Source data
• • • • • • •

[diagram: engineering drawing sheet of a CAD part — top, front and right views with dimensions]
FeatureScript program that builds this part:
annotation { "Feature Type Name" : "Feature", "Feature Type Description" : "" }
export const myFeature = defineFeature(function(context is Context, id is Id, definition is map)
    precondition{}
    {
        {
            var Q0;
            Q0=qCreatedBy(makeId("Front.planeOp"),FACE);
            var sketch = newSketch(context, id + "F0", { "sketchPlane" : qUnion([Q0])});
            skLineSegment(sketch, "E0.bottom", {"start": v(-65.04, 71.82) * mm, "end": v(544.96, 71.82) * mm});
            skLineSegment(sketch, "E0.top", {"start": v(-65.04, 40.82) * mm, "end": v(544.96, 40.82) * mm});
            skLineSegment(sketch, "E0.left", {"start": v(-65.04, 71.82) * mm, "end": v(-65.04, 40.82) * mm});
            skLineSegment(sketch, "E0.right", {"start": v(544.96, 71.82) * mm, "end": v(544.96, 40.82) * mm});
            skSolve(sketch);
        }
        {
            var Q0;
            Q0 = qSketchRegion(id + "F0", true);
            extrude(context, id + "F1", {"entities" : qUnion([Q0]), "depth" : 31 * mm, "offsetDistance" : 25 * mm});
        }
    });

• • • • • • •

◆ GIVEN REQUEST ◆
List every line in the entries above that contains the string "right".

◆ RESPONSE TO THE TASK ◆
[diagram: engineering drawing sheet of a CAD part — top, front and right views with dimensions]
            skLineSegment(sketch, "E0.right", {"start": v(544.96, 71.82) * mm, "end": v(544.96, 40.82) * mm});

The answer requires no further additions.